Hepatitis B treatment: Current best practices, avoiding resistance
ABSTRACT
All patients who are positive for hepatitis B virus (HBV) DNA should be considered for antiviral treatment. Potency in suppressing HBV DNA is the main factor in the choice of first-line therapy; entecavir and tenofovir constitute the most potent nucleoside and nucleotide analogues to date with the lowest rates of resistance. Viral negativity may reduce the development of liver failure and the need for transplant, although these benefits need to be demonstrated prospectively. Loss of hepatitis B surface antigen, or seroconversion, may represent a new treatment paradigm. The development of resistance to therapy can result in virologic breakthrough and serious clinical consequences. Use of the most potent agents as first-line therapy lowers the risk of resistance; but if resistance develops, adding an additional agent, rather than switching to another therapy, is advised.
KEY POINTS
- Consider treatment for chronic HBV infection for all patients who are positive for HBV DNA, as viral load levels as low as 300 copies/mL confer a risk for hepatocellular carcinoma.
- The goal of therapy is an undetectable level of HBV DNA; initiate therapy with the most potent agent to limit the possibility of resistance.
- Preventing resistance to therapy is crucial for successful treatment of chronic HBV infection.
PREVENTING AND MANAGING RESISTANCE
Antiviral drug resistance has a negative impact on the treatment of patients with chronic HBV infection. The development of resistance can result in virologic breakthrough (a confirmed 1 log10 increase in plasma HBV DNA levels)1; increased ALT levels1,39; and the progression of liver disease,40 including hepatic decompensation, development of HCC, and need for liver transplant. In addition, resistance mutations may re-emerge, with covalently closed circular DNA representing a genetic archive for development of resistance; this can significantly limit future treatment options.41 Early detection and regular monitoring are critical to prevention and management of resistance.
Detection
Detecting virologic breakthrough as early as possible increases the likelihood of achieving virologic response. In a study by Rapti and colleagues,42 patients with lamivudine-resistant chronic HBV were treated with a combination of lamivudine and adefovir. The 3-year cumulative probability of virologic response (< 103 copies/mL) was 99% with the addition of adefovir when baseline viral load levels were less than 5 log10 copies/mL, but only 71% when baseline viral loads were greater than 6 log10 copies/mL.
Monitoring
Patient response must be defined correctly. In adherent patients who show an early favorable response to therapy, I advise HBV DNA testing every 3 to 6 months. For those whose response flattens and whose viral load remains high, switching therapy or adding on should be considered. We continue therapy and monitor regularly after HBV DNA reaches an undetectable level. If the response is suboptimal, the treatment regimen is adapted by adding a new agent or switching to an alternative therapy (see “Case revisited”).

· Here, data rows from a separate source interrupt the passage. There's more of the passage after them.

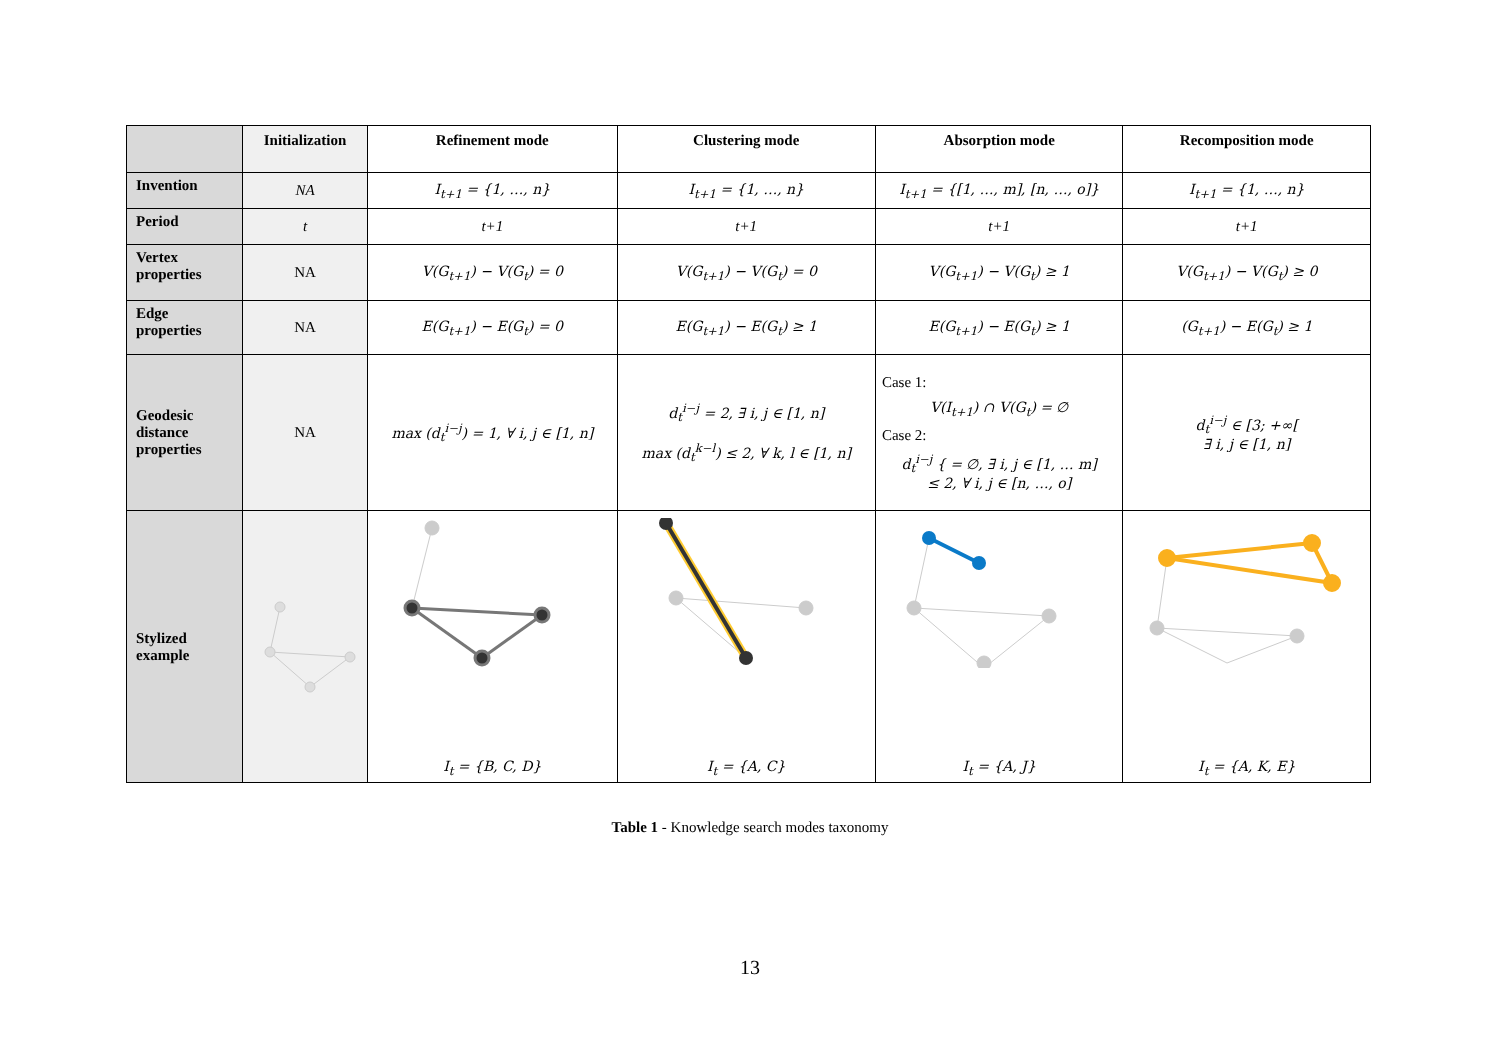| | Initialization | Refinement mode | Clustering mode | Absorption mode | Recomposition mode |
| --- | --- | --- | --- | --- | --- |
| Invention | NA | I<sub>t+1</sub> = {1, …, n} | I<sub>t+1</sub> = {1, …, n} | I<sub>t+1</sub> = {[1, …, m], [n, …, o]} | I<sub>t+1</sub> = {1, …, n} |
| Period | t | t+1 | t+1 | t+1 | t+1 |
| Vertex properties | NA | V(G<sub>t+1</sub>) − V(G<sub>t</sub>) = 0 | V(G<sub>t+1</sub>) − V(G<sub>t</sub>) = 0 | V(G<sub>t+1</sub>) − V(G<sub>t</sub>) ≥ 1 | V(G<sub>t+1</sub>) − V(G<sub>t</sub>) ≥ 0 |
| Edge properties | NA | E(G<sub>t+1</sub>) − E(G<sub>t</sub>) = 0 | E(G<sub>t+1</sub>) − E(G<sub>t</sub>) ≥ 1 | E(G<sub>t+1</sub>) − E(G<sub>t</sub>) ≥ 1 | (G<sub>t+1</sub>) − E(G<sub>t</sub>) ≥ 1 |
| Geodesic distance properties | NA | max (d<sub>t</sub><sup>i−j</sup>) = 1, ∀ i, j ∈ [1, n] | d<sub>t</sub><sup>i−j</sup> = 2, ∃ i, j ∈ [1, n] max (d<sub>t</sub><sup>k−l</sup>) ≤ 2, ∀ k, l ∈ [1, n] | Case 1: V(I<sub>t+1</sub>) ∩ V(G<sub>t</sub>) = ∅ Case 2: d<sub>t</sub><sup>i−j</sup> { = ∅, ∃ i, j ∈ [1, … m] ≤ 2, ∀ i, j ∈ [n, …, o] | d<sub>t</sub><sup>i−j</sup> ∈ [3; +∞[ ∃ i, j ∈ [1, n] |
| Stylized example | | I<sub>t</sub> = {B, C, D} | I<sub>t</sub> = {A, C} | I<sub>t</sub> = {A, J} | I<sub>t</sub> = {A, K, E} |
Table 1 - Knowledge search modes taxonomy
13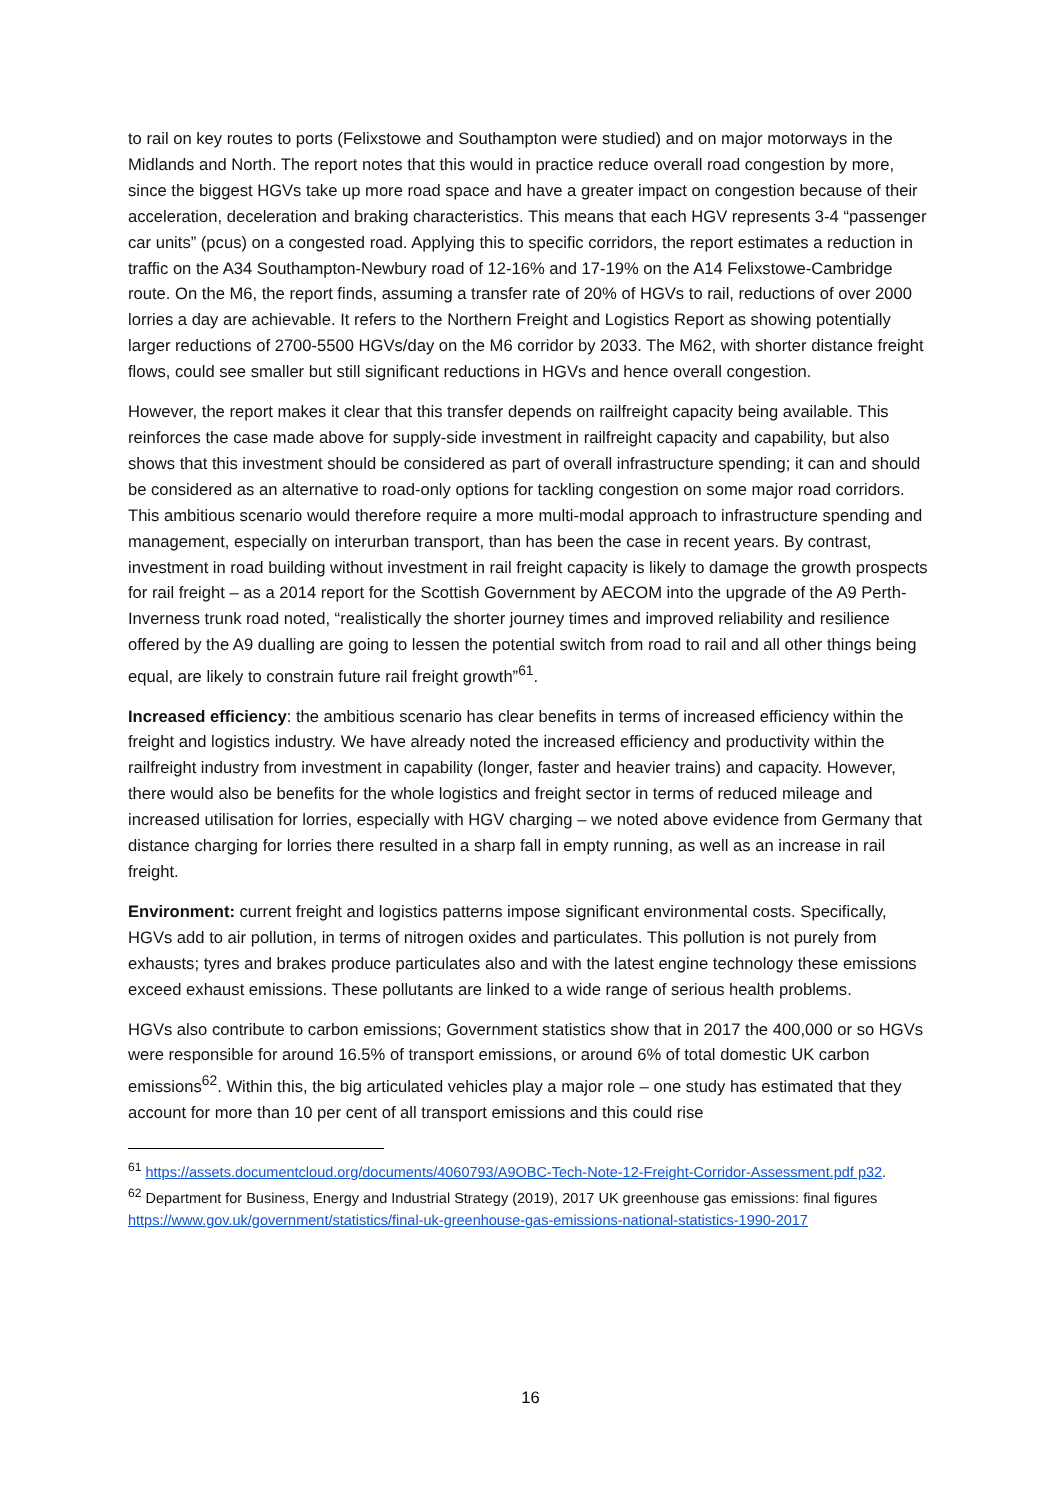to rail on key routes to ports (Felixstowe and Southampton were studied) and on major motorways in the Midlands and North. The report notes that this would in practice reduce overall road congestion by more, since the biggest HGVs take up more road space and have a greater impact on congestion because of their acceleration, deceleration and braking characteristics. This means that each HGV represents 3-4 “passenger car units” (pcus) on a congested road. Applying this to specific corridors, the report estimates a reduction in traffic on the A34 Southampton-Newbury road of 12-16% and 17-19% on the A14 Felixstowe-Cambridge route. On the M6, the report finds, assuming a transfer rate of 20% of HGVs to rail, reductions of over 2000 lorries a day are achievable. It refers to the Northern Freight and Logistics Report as showing potentially larger reductions of 2700-5500 HGVs/day on the M6 corridor by 2033. The M62, with shorter distance freight flows, could see smaller but still significant reductions in HGVs and hence overall congestion.
However, the report makes it clear that this transfer depends on railfreight capacity being available. This reinforces the case made above for supply-side investment in railfreight capacity and capability, but also shows that this investment should be considered as part of overall infrastructure spending; it can and should be considered as an alternative to road-only options for tackling congestion on some major road corridors. This ambitious scenario would therefore require a more multi-modal approach to infrastructure spending and management, especially on interurban transport, than has been the case in recent years. By contrast, investment in road building without investment in rail freight capacity is likely to damage the growth prospects for rail freight – as a 2014 report for the Scottish Government by AECOM into the upgrade of the A9 Perth-Inverness trunk road noted, “realistically the shorter journey times and improved reliability and resilience offered by the A9 dualling are going to lessen the potential switch from road to rail and all other things being equal, are likely to constrain future rail freight growth”<sup>61</sup>.
Increased efficiency: the ambitious scenario has clear benefits in terms of increased efficiency within the freight and logistics industry. We have already noted the increased efficiency and productivity within the railfreight industry from investment in capability (longer, faster and heavier trains) and capacity. However, there would also be benefits for the whole logistics and freight sector in terms of reduced mileage and increased utilisation for lorries, especially with HGV charging – we noted above evidence from Germany that distance charging for lorries there resulted in a sharp fall in empty running, as well as an increase in rail freight.
Environment: current freight and logistics patterns impose significant environmental costs. Specifically, HGVs add to air pollution, in terms of nitrogen oxides and particulates. This pollution is not purely from exhausts; tyres and brakes produce particulates also and with the latest engine technology these emissions exceed exhaust emissions. These pollutants are linked to a wide range of serious health problems.
HGVs also contribute to carbon emissions; Government statistics show that in 2017 the 400,000 or so HGVs were responsible for around 16.5% of transport emissions, or around 6% of total domestic UK carbon emissions<sup>62</sup>. Within this, the big articulated vehicles play a major role – one study has estimated that they account for more than 10 per cent of all transport emissions and this could rise
<sup>61</sup> https://assets.documentcloud.org/documents/4060793/A9OBC-Tech-Note-12-Freight-Corridor-Assessment.pdf p32.
<sup>62</sup> Department for Business, Energy and Industrial Strategy (2019), 2017 UK greenhouse gas emissions: final figures https://www.gov.uk/government/statistics/final-uk-greenhouse-gas-emissions-national-statistics-1990-2017
16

For patients who are being treated with tenofovir or entecavir, I typically extend the interval of measuring DNA levels to every 6 months because rates of resistance with these agents are low. If response is suboptimal but resistance is absent, I consider switching to the opposite drug. In those patients with a resistance mutation, I add the other agent.
Managing resistance
Combination therapy has a role in individuals in whom medication has failed to suppress viral load, in the setting of drug resistance, after liver transplant, and in individuals coinfected with HIV (see “Strategies for managing coinfection with hepatitis B virus and HIV”). If patients demonstrate resistance to their current therapy, we examine viral factors, adherence to therapy, and medication availability (eg, cost and insurance coverage). Switching to entecavir in adefovir-resistant patients produces profound suppression of HBV DNA. Patients in whom entecavir or lamivudine have failed may respond to tenofovir, depending on the resistance mutations.
A POTENTIAL FUTURE OPTION
Clevudine is a nucleoside analogue in phase 3 clinical studies in the United States. Its potential role in therapy is not yet clear. To be determined is whether it will induce a long-term, off-treatment viral response, in which case treatment may be able to be terminated earlier, and whether it will show clinically important cross-resistance with other nucleoside analogues. The availability of more sensitive assays to demonstrate the emergence of early viral resistance would enable earlier changes in treatment for more successful outcomes.
SUMMARY
Preventing resistance is crucial to the success of antiviral drug therapy for treatment of chronic HBV; a persistently high viral load increases the risk of cirrhosis and HCC, and resistance is associated with increased HBV DNA levels. The best chance for long-term success depends on initiating therapy before cirrhosis develops, when viral load is still low; profound suppression of viral load using the most potent agents as first-line therapy; and long-term monitoring of HBV DNA. The development of resistance can result in virologic breakthrough and liver complications. Entecavir and tenofovir represent the most effective first-line options to suppress HBV DNA. Because cross-resistance can occur, adding another agent is preferred to switching agents if resistance to initial therapy develops.